**ACTIVITY**
Gather every line of the items below that contains the word "volume".

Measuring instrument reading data
▼
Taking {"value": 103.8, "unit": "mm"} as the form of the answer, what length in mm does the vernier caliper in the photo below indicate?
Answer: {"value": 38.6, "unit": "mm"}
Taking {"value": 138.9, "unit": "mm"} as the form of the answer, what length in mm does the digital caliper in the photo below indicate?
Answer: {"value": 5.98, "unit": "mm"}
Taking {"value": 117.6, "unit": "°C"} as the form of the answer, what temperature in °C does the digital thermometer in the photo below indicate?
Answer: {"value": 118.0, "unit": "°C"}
▲
▼
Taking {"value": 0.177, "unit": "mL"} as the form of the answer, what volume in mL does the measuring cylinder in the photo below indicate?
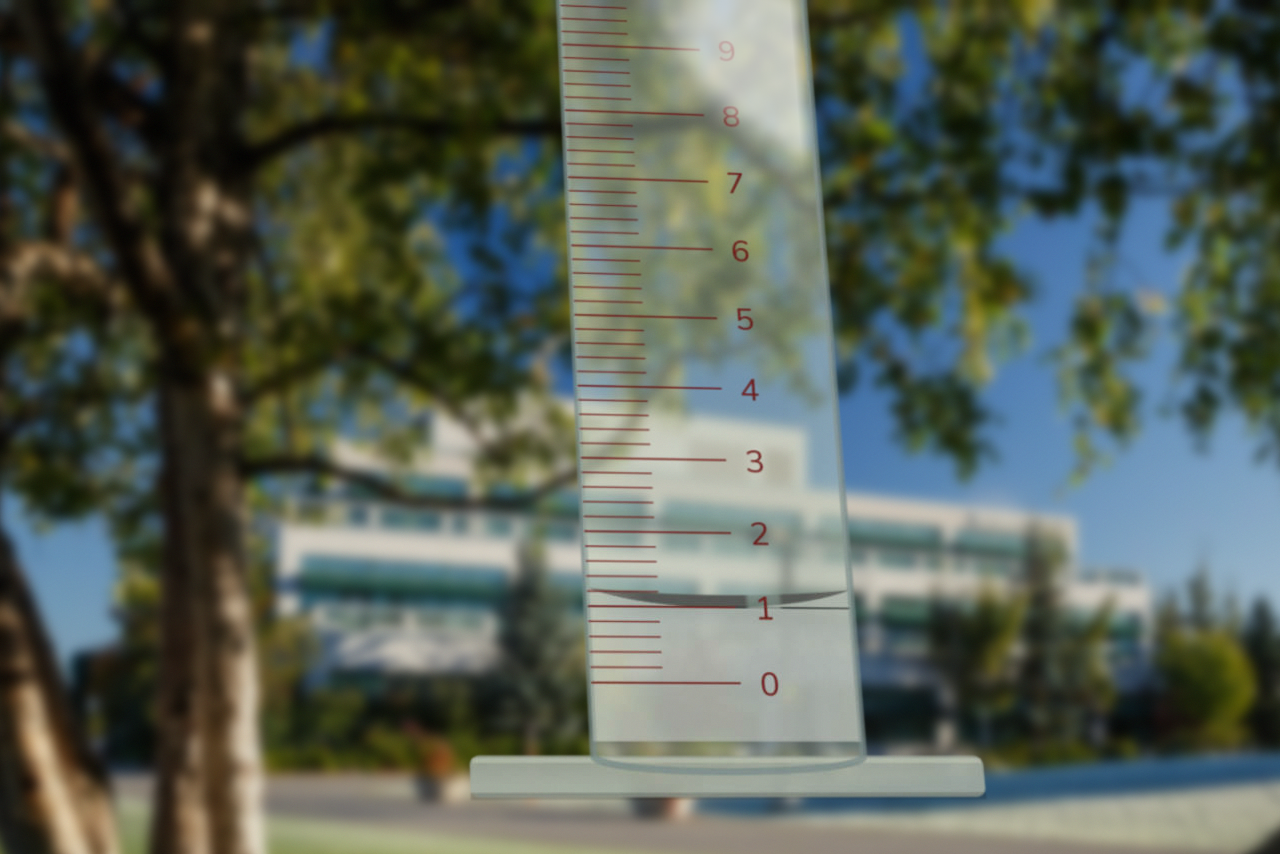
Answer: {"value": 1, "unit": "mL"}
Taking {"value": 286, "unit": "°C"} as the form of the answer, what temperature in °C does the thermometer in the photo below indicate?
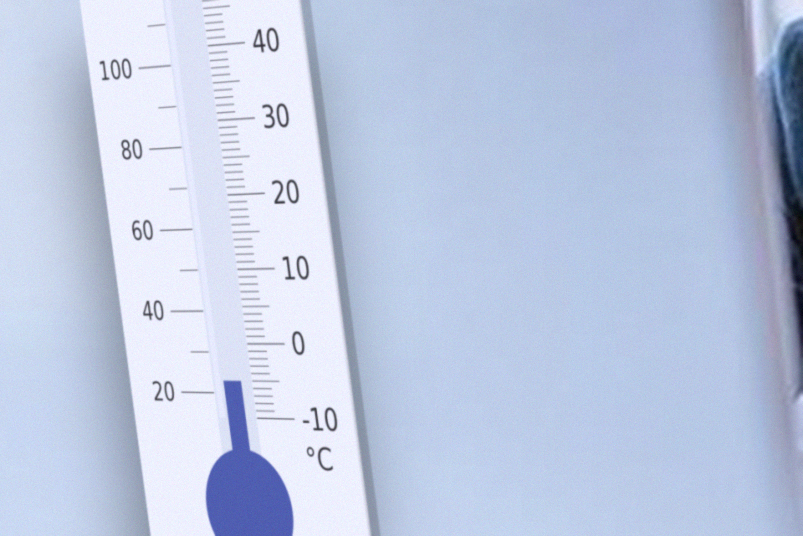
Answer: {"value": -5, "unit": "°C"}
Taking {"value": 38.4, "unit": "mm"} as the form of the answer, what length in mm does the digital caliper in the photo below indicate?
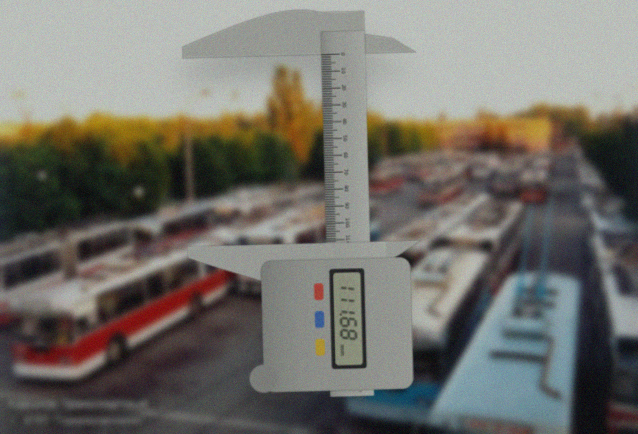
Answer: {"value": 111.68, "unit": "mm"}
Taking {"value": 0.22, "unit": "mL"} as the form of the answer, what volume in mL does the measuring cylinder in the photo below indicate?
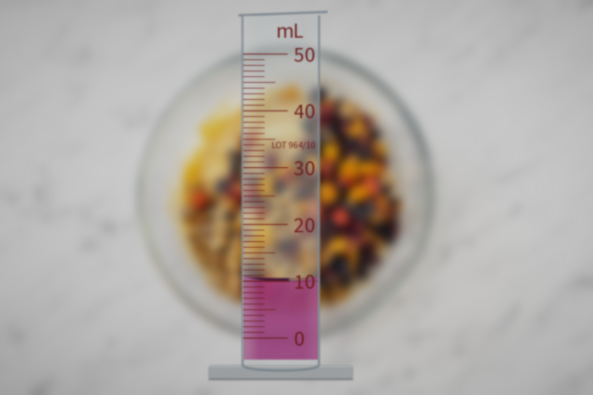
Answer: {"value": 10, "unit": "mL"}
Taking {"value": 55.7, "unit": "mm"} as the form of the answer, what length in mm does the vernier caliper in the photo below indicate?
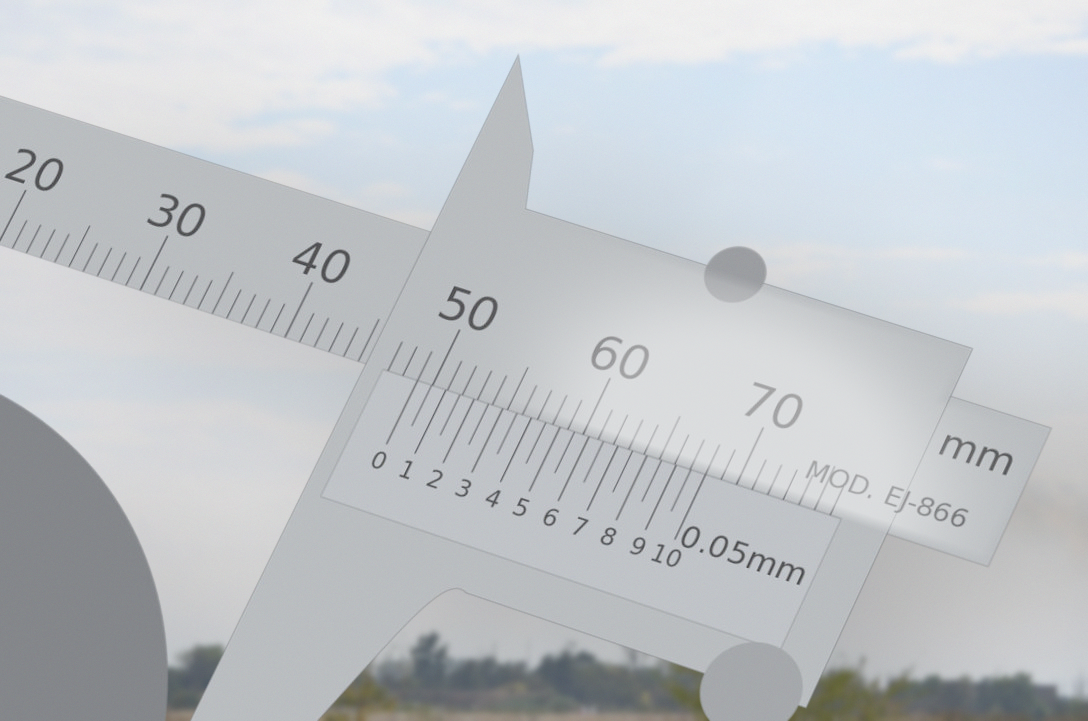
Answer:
▲
▼
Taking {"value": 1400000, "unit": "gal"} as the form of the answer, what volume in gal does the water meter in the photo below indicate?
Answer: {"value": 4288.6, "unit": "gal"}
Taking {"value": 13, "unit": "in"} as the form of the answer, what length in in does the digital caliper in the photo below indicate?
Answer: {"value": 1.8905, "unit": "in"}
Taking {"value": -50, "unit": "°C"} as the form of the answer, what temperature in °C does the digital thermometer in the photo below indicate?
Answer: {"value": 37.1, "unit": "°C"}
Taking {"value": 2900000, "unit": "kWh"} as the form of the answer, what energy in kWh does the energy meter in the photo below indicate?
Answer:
▲
**TASK SOLUTION**
Taking {"value": 0.177, "unit": "mL"} as the form of the answer, what volume in mL does the measuring cylinder in the photo below indicate?
Taking {"value": 0.22, "unit": "mL"} as the form of the answer, what volume in mL does the measuring cylinder in the photo below indicate?
Taking {"value": 1400000, "unit": "gal"} as the form of the answer, what volume in gal does the water meter in the photo below indicate?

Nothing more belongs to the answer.